Sawamoto N, Kaji R, Katayama M, Kubori T, Kimura J
Department of Neurology, Kyoto University School of Medicine, Japan.
Rinsho Shinkeigaku. 1995 Nov;35(11):1210-3.
A 29-year-old man suffered from dystonic writer's cramp for over three years. When he wrote, typed and did other tasks using right hand, dystonic involuntary movement triggered medial rotation of the arm, wrist extension and shoulder elevation. Medication, biofeedback, and botulinum injection were performed without much success. We tried to block the sensory input from muscles by using lidocaine and ethanol. We made injections of 0.5% lidocaine 50ml and 99% ethanol 5ml into muscles with abnormal activity at the frequency of twice a week for about six months. After the treatment, dystonic movement was remarkably improved and he was then able to write, type and perform other tasks with the right hand. Side effects included pain of the injection site, nausea and dizziness, which lasted for a few hours. This "muscle afferent block" did not cause muscle weakness. We speculate that muscle afferent plays a pivotal role in dystonia so that its blocking may be of clinical use.

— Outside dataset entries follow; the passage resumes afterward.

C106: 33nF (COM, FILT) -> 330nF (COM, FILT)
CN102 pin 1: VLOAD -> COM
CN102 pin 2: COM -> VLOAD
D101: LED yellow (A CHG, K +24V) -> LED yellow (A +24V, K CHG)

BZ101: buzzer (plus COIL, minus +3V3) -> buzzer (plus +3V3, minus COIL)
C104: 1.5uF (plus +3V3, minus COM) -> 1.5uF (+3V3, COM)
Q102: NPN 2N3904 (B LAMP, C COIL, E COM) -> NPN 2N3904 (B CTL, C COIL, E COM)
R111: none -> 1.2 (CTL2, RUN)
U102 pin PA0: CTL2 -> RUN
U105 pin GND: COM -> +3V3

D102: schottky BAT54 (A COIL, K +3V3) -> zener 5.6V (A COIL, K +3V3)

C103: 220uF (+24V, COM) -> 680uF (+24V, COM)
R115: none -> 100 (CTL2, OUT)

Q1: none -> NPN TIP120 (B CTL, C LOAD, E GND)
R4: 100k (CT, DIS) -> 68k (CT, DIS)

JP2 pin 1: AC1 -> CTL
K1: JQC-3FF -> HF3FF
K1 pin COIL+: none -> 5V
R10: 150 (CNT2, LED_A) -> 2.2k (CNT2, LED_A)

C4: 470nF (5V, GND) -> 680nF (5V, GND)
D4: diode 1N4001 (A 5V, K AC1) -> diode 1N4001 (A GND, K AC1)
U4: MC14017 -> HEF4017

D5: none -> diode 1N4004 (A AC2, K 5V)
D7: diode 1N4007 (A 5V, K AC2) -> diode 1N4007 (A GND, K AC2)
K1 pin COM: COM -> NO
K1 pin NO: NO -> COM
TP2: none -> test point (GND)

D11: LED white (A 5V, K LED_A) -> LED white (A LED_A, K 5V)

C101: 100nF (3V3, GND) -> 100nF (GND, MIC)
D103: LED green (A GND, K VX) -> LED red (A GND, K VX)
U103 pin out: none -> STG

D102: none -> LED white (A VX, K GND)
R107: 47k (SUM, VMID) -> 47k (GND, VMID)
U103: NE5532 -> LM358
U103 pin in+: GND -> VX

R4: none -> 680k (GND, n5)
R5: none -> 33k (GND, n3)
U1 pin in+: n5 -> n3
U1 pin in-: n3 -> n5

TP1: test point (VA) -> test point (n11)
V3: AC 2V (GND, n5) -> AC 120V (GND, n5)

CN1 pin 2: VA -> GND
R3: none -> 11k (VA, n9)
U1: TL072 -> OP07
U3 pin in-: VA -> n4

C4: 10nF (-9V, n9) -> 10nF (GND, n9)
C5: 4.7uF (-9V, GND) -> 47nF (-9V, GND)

一名29岁男性患张力障碍性书写痉挛已三年多。当他用右手书写、打字及进行其他任务时,张力障碍性不自主运动引发手臂内旋、手腕伸展和肩部抬高。药物治疗、生物反馈治疗及肉毒杆菌注射均效果不佳。我们尝试通过使用利多卡因和乙醇来阻断肌肉的感觉输入。我们以每周两次的频率,向活动异常的肌肉注射0.5%利多卡因50毫升和99%乙醇5毫升,持续约六个月。治疗后,张力障碍性运动明显改善,他随后能够用右手书写、打字及进行其他任务。副作用包括注射部位疼痛、恶心和头晕,持续数小时。这种“肌肉传入阻滞”未导致肌肉无力。我们推测肌肉传入在肌张力障碍中起关键作用,因此阻断它可能具有临床应用价值。